All’incontro a “Ca’ de Bezzi” ieri hanno partecipato anche due dei quattro ragazzi che attualmente sono in Alto Adige: Jack Kane, originario dell’Ohio, rimarrà a Bolzano un anno; Chawakon Thongtan (per gli amici Pim) thailandese, è ospite a Merano. È stata accolta da una famiglia di Salorno Helena Aradottir che arriva dall’Islanda; mentre Chelsea Williamson è australiana e resterà a Bolzano un paio di mesi. Nei prossimi giorni arriverà Juan Cruz Giacosa, argentino, che da gennaio a luglio, sarà in una famiglia meranese; Rafael Vaccaro, brasiliano, resterà a Bolzano fino a novembre: è un programma annuale che però funziona secondo i ritmi scolastici brasiliani, dove al momento è estate e la scuola inizia appunto a gennaio.

Il Centro bolzanino di Intercultura ogni anno raccoglie le domande e poi seleziona i ragazzi da mandare all’estero. Attualmente sono 16 distribuiti tra Norvegia, Thailandia, Danimarca, Egitto, due in Cina, 7 negli Stati Uniti, Uruguay, Argentina e Messico.
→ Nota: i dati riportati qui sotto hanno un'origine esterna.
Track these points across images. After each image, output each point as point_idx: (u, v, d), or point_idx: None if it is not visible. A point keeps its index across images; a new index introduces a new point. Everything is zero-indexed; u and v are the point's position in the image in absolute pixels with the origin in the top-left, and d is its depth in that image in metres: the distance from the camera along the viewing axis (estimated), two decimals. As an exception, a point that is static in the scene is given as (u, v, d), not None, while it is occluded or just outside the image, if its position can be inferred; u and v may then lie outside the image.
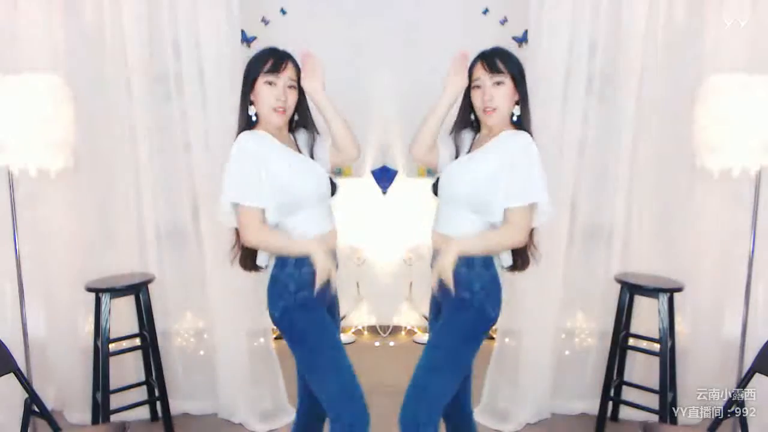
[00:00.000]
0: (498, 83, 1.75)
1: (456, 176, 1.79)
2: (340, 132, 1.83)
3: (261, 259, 1.85)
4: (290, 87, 1.77)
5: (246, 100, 1.79)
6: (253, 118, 1.79)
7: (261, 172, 1.71)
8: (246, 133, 1.74)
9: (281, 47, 1.81)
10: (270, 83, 1.74)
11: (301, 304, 1.75)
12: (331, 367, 1.70)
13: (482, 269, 1.77)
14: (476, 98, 1.79)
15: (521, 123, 1.80)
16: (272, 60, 1.75)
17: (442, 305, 1.84)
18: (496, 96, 1.75)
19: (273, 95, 1.74)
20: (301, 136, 1.89)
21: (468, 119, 1.89)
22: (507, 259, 1.85)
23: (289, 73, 1.76)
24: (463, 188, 1.76)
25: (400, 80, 3.80)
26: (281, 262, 1.78)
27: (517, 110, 1.79)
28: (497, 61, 1.75)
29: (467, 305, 1.75)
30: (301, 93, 1.83)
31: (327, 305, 1.84)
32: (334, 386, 1.68)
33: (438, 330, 1.78)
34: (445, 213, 1.84)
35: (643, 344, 2.70)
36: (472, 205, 1.76)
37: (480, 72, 1.77)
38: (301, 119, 1.89)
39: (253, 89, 1.76)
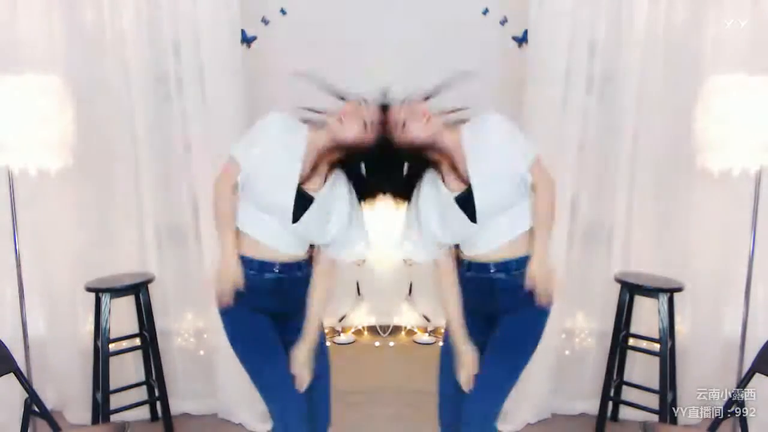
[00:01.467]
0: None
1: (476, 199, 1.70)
2: None
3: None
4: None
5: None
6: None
7: (263, 143, 1.72)
8: (277, 113, 1.74)
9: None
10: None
11: (223, 311, 1.82)
12: (254, 373, 1.76)
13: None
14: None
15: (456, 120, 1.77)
16: None
17: (504, 309, 1.80)
18: (414, 131, 1.73)
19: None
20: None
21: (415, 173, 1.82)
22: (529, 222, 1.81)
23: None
24: (494, 197, 1.70)
25: (400, 80, 3.79)
26: None
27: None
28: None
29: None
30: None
31: (272, 309, 1.82)
32: (260, 389, 1.76)
33: (513, 331, 1.78)
34: (478, 233, 1.75)
35: (643, 344, 2.70)
36: (506, 206, 1.73)
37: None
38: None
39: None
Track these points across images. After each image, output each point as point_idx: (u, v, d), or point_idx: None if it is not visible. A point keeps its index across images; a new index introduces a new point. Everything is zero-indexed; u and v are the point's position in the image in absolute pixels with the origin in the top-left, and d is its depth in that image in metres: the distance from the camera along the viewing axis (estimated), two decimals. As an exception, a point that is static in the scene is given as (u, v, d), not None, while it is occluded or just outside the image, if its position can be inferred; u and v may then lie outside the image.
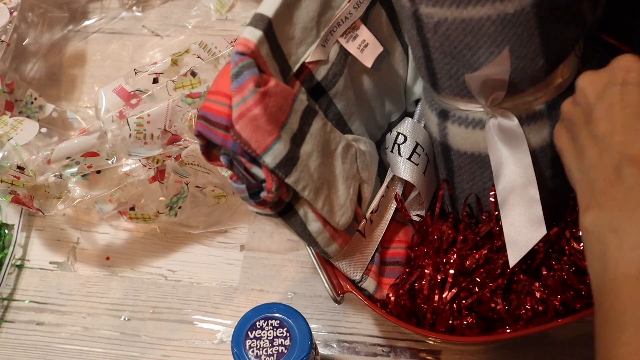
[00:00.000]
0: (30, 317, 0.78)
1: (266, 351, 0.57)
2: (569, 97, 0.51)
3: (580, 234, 0.44)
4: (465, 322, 0.60)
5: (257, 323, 0.59)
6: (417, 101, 0.70)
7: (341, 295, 0.61)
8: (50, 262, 0.81)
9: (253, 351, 0.57)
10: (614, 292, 0.40)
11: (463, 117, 0.60)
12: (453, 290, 0.61)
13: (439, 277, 0.62)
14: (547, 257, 0.62)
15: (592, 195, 0.44)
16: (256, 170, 0.51)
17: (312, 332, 0.60)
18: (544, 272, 0.61)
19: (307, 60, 0.56)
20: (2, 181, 0.70)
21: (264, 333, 0.58)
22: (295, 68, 0.55)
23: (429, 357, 0.72)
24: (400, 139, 0.64)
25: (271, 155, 0.50)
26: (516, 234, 0.58)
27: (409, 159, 0.63)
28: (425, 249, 0.65)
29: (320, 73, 0.57)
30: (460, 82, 0.57)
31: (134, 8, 0.94)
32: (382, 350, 0.72)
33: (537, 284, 0.60)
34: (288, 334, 0.58)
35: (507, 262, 0.59)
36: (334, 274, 0.62)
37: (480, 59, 0.55)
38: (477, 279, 0.61)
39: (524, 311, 0.60)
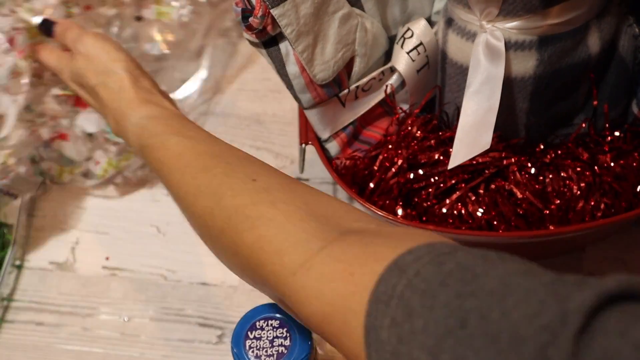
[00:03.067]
0: (30, 317, 0.78)
1: (266, 351, 0.57)
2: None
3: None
4: (392, 202, 0.66)
5: (257, 323, 0.59)
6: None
7: (304, 145, 0.70)
8: (50, 262, 0.81)
9: (253, 351, 0.57)
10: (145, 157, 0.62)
11: (462, 27, 0.63)
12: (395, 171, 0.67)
13: (394, 161, 0.67)
14: (490, 178, 0.66)
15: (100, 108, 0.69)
16: None
17: (312, 333, 0.60)
18: (481, 191, 0.66)
19: None
20: None
21: (264, 333, 0.58)
22: None
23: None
24: (408, 34, 0.67)
25: None
26: (464, 136, 0.61)
27: (407, 52, 0.66)
28: (393, 137, 0.69)
29: None
30: None
31: None
32: (382, 351, 0.72)
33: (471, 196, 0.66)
34: (288, 334, 0.58)
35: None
36: (305, 128, 0.70)
37: None
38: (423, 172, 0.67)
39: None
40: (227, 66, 0.90)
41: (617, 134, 0.66)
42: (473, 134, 0.60)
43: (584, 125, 0.67)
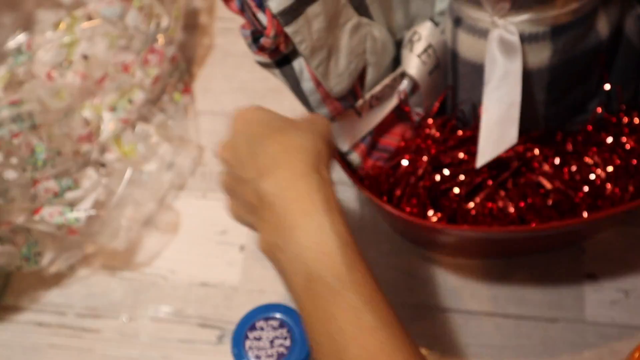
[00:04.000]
0: (30, 317, 0.78)
1: (266, 352, 0.57)
2: None
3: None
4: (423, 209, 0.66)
5: (257, 324, 0.59)
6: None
7: None
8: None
9: (253, 352, 0.57)
10: (301, 309, 0.49)
11: (472, 25, 0.63)
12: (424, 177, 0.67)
13: (417, 165, 0.67)
14: (516, 172, 0.66)
15: (258, 223, 0.54)
16: (261, 16, 0.56)
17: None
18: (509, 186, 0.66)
19: None
20: None
21: (264, 334, 0.58)
22: None
23: (429, 358, 0.72)
24: (416, 37, 0.67)
25: (276, 1, 0.54)
26: (489, 134, 0.60)
27: (418, 56, 0.66)
28: (415, 141, 0.69)
29: None
30: None
31: None
32: (383, 351, 0.72)
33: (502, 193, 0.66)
34: (288, 335, 0.58)
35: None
36: None
37: None
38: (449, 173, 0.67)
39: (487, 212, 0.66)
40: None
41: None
42: (498, 130, 0.60)
43: (599, 109, 0.67)
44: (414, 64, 0.66)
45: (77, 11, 0.86)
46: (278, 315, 0.59)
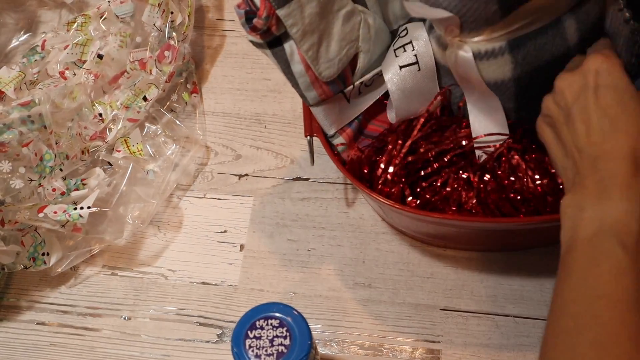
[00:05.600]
0: (30, 317, 0.78)
1: (266, 351, 0.57)
2: (549, 95, 0.57)
3: (560, 211, 0.53)
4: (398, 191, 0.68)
5: (257, 323, 0.59)
6: None
7: (309, 137, 0.69)
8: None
9: (253, 351, 0.57)
10: (572, 249, 0.50)
11: (437, 36, 0.64)
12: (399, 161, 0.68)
13: (395, 153, 0.68)
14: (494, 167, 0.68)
15: (572, 183, 0.53)
16: None
17: (312, 332, 0.60)
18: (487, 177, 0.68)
19: None
20: None
21: (263, 333, 0.58)
22: None
23: (428, 356, 0.72)
24: (403, 33, 0.67)
25: None
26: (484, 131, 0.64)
27: (394, 50, 0.67)
28: (395, 129, 0.70)
29: None
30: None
31: None
32: (382, 350, 0.72)
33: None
34: (288, 334, 0.58)
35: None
36: (310, 120, 0.69)
37: None
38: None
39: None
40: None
41: None
42: (489, 126, 0.63)
43: None
44: (389, 58, 0.67)
45: (90, 10, 0.87)
46: (278, 315, 0.59)
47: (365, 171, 0.70)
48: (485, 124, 0.65)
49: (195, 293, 0.78)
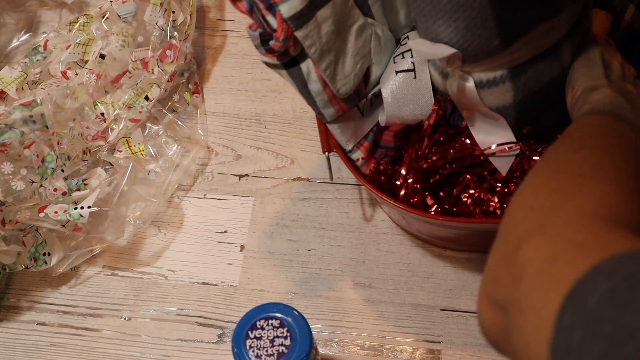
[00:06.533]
0: (30, 317, 0.78)
1: (266, 351, 0.57)
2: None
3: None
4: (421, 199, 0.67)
5: (258, 323, 0.59)
6: None
7: (327, 153, 0.68)
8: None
9: (253, 351, 0.57)
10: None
11: (437, 66, 0.63)
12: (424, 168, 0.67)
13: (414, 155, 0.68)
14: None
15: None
16: (270, 19, 0.56)
17: (312, 332, 0.60)
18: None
19: None
20: None
21: (264, 333, 0.58)
22: None
23: (428, 356, 0.72)
24: (404, 41, 0.67)
25: (287, 5, 0.54)
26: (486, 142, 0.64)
27: (393, 57, 0.67)
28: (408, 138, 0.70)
29: None
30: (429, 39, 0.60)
31: None
32: (383, 350, 0.72)
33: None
34: (288, 334, 0.58)
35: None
36: (326, 137, 0.69)
37: (439, 29, 0.57)
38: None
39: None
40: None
41: None
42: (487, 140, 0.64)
43: None
44: (389, 66, 0.66)
45: (91, 10, 0.87)
46: (278, 315, 0.59)
47: (382, 178, 0.69)
48: (491, 138, 0.64)
49: (196, 293, 0.78)
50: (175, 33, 0.85)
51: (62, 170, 0.76)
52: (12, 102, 0.78)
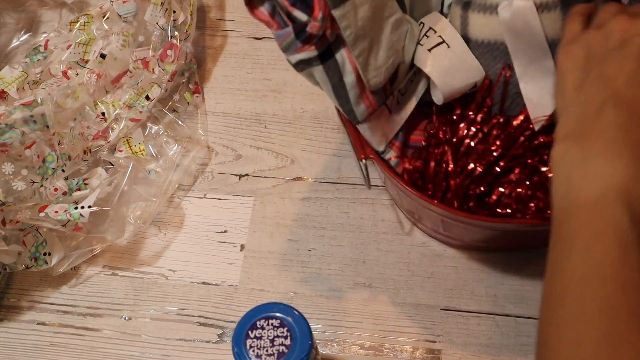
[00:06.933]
0: (30, 317, 0.78)
1: (267, 351, 0.57)
2: (594, 26, 0.53)
3: (551, 158, 0.47)
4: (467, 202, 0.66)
5: (258, 323, 0.59)
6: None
7: (364, 161, 0.65)
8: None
9: (254, 351, 0.57)
10: (572, 215, 0.44)
11: (483, 3, 0.63)
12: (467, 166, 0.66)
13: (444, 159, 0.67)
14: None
15: (575, 126, 0.47)
16: (297, 14, 0.55)
17: (313, 332, 0.60)
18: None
19: None
20: None
21: (264, 333, 0.58)
22: None
23: (428, 356, 0.72)
24: (420, 27, 0.66)
25: None
26: (537, 99, 0.61)
27: (420, 43, 0.66)
28: (442, 133, 0.69)
29: None
30: None
31: None
32: (383, 350, 0.72)
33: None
34: (288, 334, 0.58)
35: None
36: (360, 143, 0.66)
37: None
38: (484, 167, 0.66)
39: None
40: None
41: None
42: (540, 100, 0.61)
43: None
44: (418, 53, 0.66)
45: (92, 10, 0.87)
46: (279, 315, 0.59)
47: (420, 183, 0.69)
48: (538, 92, 0.62)
49: (196, 293, 0.78)
50: (176, 33, 0.85)
51: (63, 170, 0.76)
52: (12, 102, 0.78)
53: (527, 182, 0.66)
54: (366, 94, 0.63)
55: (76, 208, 0.72)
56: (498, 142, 0.66)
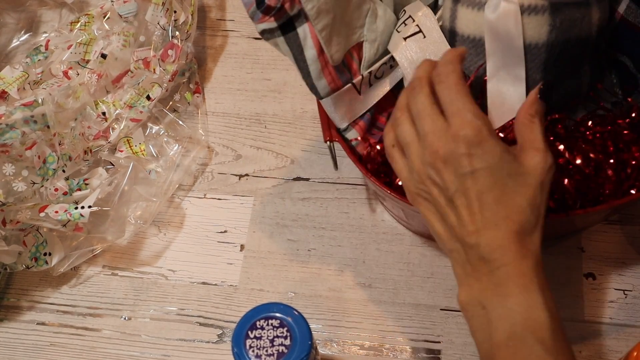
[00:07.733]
0: (30, 317, 0.78)
1: (266, 351, 0.57)
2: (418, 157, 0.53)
3: (459, 304, 0.52)
4: None
5: (258, 323, 0.59)
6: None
7: (330, 142, 0.68)
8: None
9: (253, 351, 0.57)
10: (492, 356, 0.49)
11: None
12: None
13: None
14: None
15: (464, 272, 0.52)
16: None
17: (312, 332, 0.60)
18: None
19: None
20: None
21: (264, 333, 0.58)
22: None
23: (428, 356, 0.72)
24: (401, 14, 0.67)
25: None
26: (500, 103, 0.62)
27: (397, 30, 0.67)
28: None
29: None
30: None
31: None
32: (383, 350, 0.73)
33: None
34: (288, 334, 0.58)
35: None
36: (328, 125, 0.69)
37: None
38: None
39: None
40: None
41: None
42: (503, 103, 0.62)
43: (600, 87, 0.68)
44: (393, 39, 0.67)
45: (93, 10, 0.87)
46: (278, 315, 0.59)
47: (376, 167, 0.69)
48: (502, 97, 0.63)
49: (196, 293, 0.78)
50: (177, 33, 0.85)
51: (64, 171, 0.76)
52: (13, 102, 0.78)
53: None
54: (329, 69, 0.64)
55: (76, 208, 0.72)
56: None
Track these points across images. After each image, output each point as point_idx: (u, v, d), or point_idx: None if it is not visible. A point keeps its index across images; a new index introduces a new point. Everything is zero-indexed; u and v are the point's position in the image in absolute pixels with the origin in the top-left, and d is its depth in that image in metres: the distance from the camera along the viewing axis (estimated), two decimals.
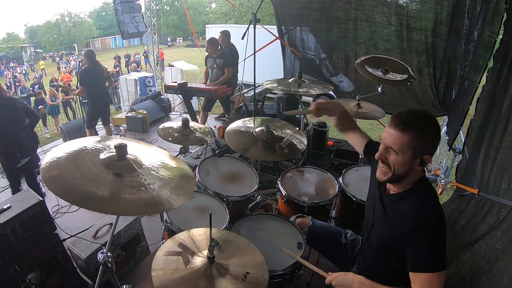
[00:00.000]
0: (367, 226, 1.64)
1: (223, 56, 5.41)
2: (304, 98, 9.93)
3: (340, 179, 2.55)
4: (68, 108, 10.48)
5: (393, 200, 1.45)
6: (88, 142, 1.40)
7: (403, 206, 1.38)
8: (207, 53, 5.56)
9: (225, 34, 5.73)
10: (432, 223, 1.29)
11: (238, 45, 5.59)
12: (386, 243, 1.45)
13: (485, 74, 2.72)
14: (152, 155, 1.48)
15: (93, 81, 4.74)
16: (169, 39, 38.97)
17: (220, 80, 5.36)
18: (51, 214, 2.49)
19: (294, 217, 2.14)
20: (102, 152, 1.34)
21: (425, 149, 1.30)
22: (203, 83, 5.50)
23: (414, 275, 1.29)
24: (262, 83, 4.20)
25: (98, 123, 5.45)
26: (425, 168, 1.41)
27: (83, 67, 4.86)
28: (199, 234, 1.61)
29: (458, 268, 2.24)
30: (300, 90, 2.89)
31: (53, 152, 1.26)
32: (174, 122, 2.68)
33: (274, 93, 5.92)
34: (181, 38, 39.76)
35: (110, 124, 5.44)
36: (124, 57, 21.56)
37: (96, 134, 5.66)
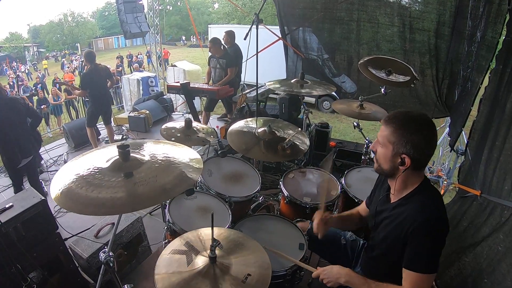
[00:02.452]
0: (371, 228, 1.65)
1: (226, 56, 5.39)
2: (307, 99, 9.95)
3: (342, 180, 2.54)
4: (71, 108, 10.51)
5: (396, 205, 1.47)
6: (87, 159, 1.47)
7: (405, 210, 1.39)
8: (210, 53, 5.56)
9: (230, 34, 5.71)
10: (431, 227, 1.30)
11: (241, 46, 5.60)
12: (389, 245, 1.46)
13: (488, 75, 2.71)
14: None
15: (94, 83, 4.75)
16: (183, 37, 39.11)
17: (223, 81, 5.35)
18: (53, 213, 2.49)
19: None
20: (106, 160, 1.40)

Rispetto agli inizi, quando l’unica meta prevista dagli scambi di Intercultura era gli Stati Uniti, oggi i ragazzi possono fare il quarto anno di studio in ogni parte del mondo. Per qualcuno l’inserimento è più facile; per altri richiede più tempo, perché bisogna imparare la lingua, abituarsi a nuovi usi e costumi, inserirsi a scuola.

Tutti però, una volta superate le difficoltà iniziali, sono entusiasti. Il problema, semmai per molti di loro, è tornare. Perché, nel frattempo, nel nuovo Paese hanno trovato una nuova famiglia. Il bello del progetto di Intercultura è che l’ospitalità è gratuita: per le famiglie che aderiscono al progetto, il ragazzo o la ragazza che arrivano, sono come dei figli.

E il legame - la storia di Jeremy e Kevin lo conferma - non dura un anno. Ma per il resto della vita.